In today's WSJ, two views of the recent runup. Comments? Thoughts? My question: Assuming that crude oil prices do remain in a trading range of the high teens, what happens to the stock prices of E&P companies?? What would we expect for a RIG, for example? FLC? etc.

Hyperlink if you have a subscription:

interactive.wsj.com

The story:

Crude-Oil Prices Finish
Above $18; Doubts Arise
By STEVE LIESMAN
Staff Reporter of THE WALL STREET JOURNAL

Oil, a centuries-old commodity, is behaving like an upstart Internet stock.

Crude-oil futures prices settled above $18 a barrel for the first time in more than a year, with the nearby June contract closing at $18.18, up 26 cents, on the New York Mercantile Exchange and capping a stunning 60% rise in only two months. Some analysts predicted that $20 isn't far off.
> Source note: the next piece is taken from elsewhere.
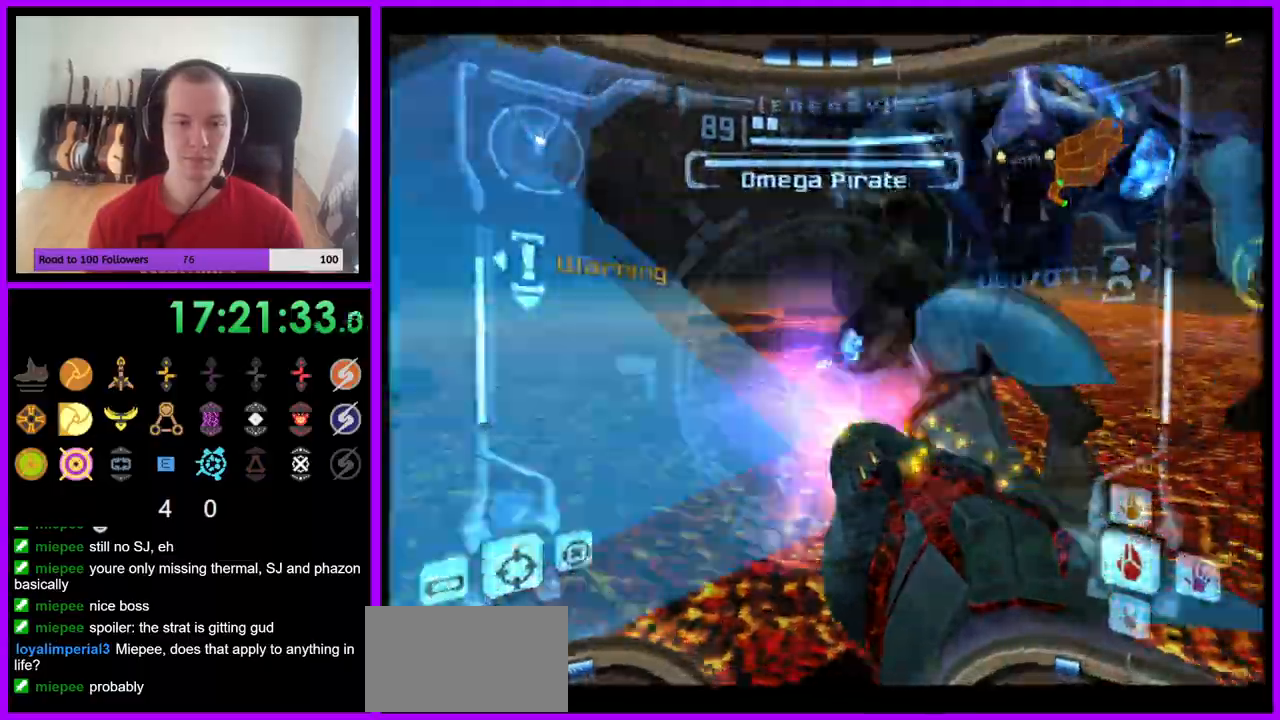
{"buttons": ["A", "L1"], "left_stick": "down-left", "right_stick": "center", "events": [[17, "B", "up"], [17, "left_stick", "down-left"]]}
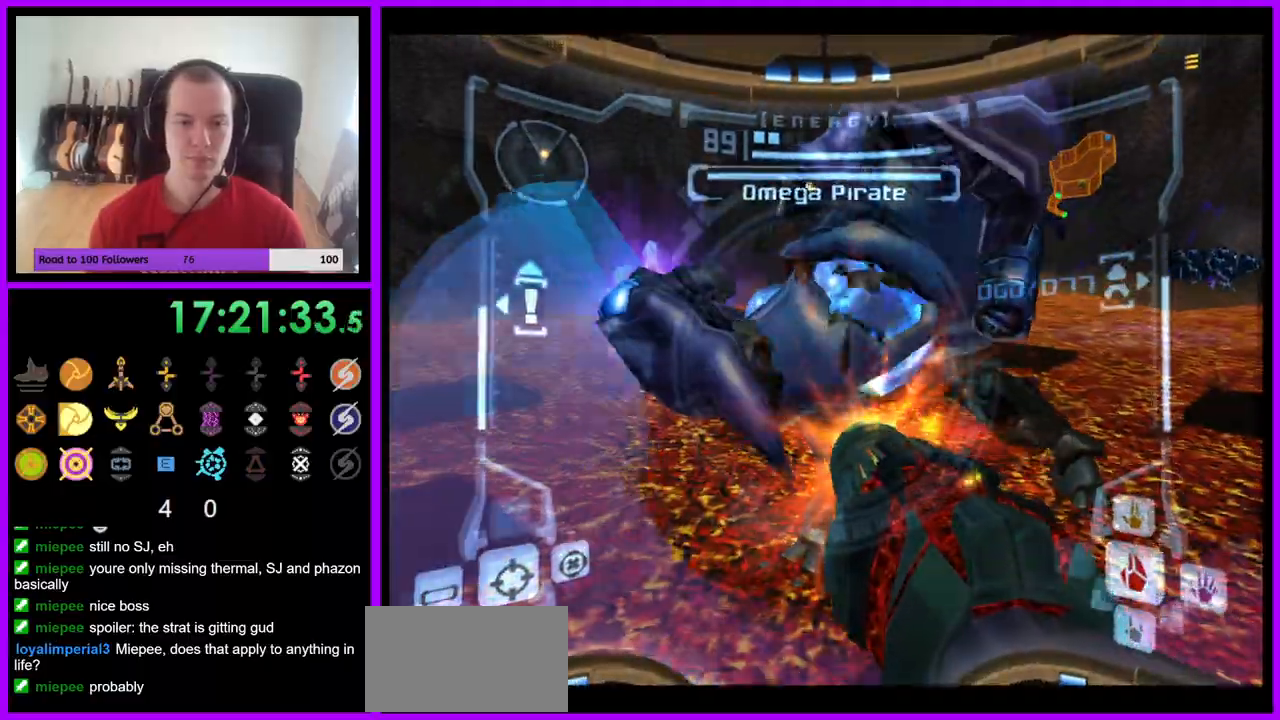
{"buttons": ["A", "L1"], "left_stick": "down-left", "right_stick": "center", "events": [[333, "A", "up"], [450, "A", "down"]]}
Behind the gyrations are widely divergent theories about the forces influencing oil prices. Just two months ago, when crude hit its low of the year of $11.37, executives of major international oil companies talked of a new paradigm of forever-cheap crude brought on by technology, competition and concern over global warming.

Now, that sounds like distant and specious theory.

"It's all baloney," declared Gary Ross, president of PIRA Energy Group, a New York energy consulting company. "At the end of the day, if the market needs oil, OPEC is in the driver's seat."

The recent rise is based largely on the belief that the industry is heading back to the old paradigm, in which the Organization of Petroleum Exporting Countries controls the market. OPEC members agreed in March to cut world production by two million barrels daily beginning April 1. Mr. Ross and others argue that the oil cartel, under strong financial pressure, has rejuvenated itself by resolving political differences. He expects the cartel to stick to its cutback agreement despite a history of some members not following through. "You have a new OPEC," he says. "This could set the stage for stronger prices, not just for the remainder of this year, but for next year as well."

He sees OPEC increasing its sway over the market, gaining most of the growth in oil demand because the international oil companies have scaled back exploration.

Others disagree. They note that there is no evidence yet to justify the euphoria. Markets won't know officially if member nations have hewed to the cuts until May, when April production data are published. Only anecdotal evidence so far speaks of producers reducing shipments to consumers. World crude inventories remain high, near record levels, and few estimates call for a return to normal stocks before the fourth quarter. "We're ahead of ourselves," argues Peter Fusaro, president of Global Change Associates, a New York-based energy consulting company. "This is all a perception play."

Worse, 400 million barrels of oil remain unaccounted for in global inventory data. The number is a potential statistical anomaly, but the crude may have been produced and could come flooding back into the market to wash out the rally.

Mr. Fusaro is one of a number of analysts who holds that the industry has really changed and that the current rise is just a blip in a long, steady decline. Competition from natural gas and deregulation of oil exploration throughout the world, Mr. Fusaro argues, have created a new environment in which oil prices will be under constant pressure.

Roger Diwan, president of Petroleum Finance Group, a Washington-based consultancy, says those factors will lock oil into a trading range of $14 to $17 a barrel. Prices below that level give OPEC members incentive to reduce production; prices above the target brings more non-OPEC oil into the market and offer irresistible temptation for OPEC members to increase their output beyond quota levels.

That incentive has grown with the recent cutbacks. The reductions have idled more than six million barrels a day of global capacity, almost 8% of the total. The idle capacity only guarantees volatility, Mr. Fusaro says, with the potential for renewed production growing as prices rise.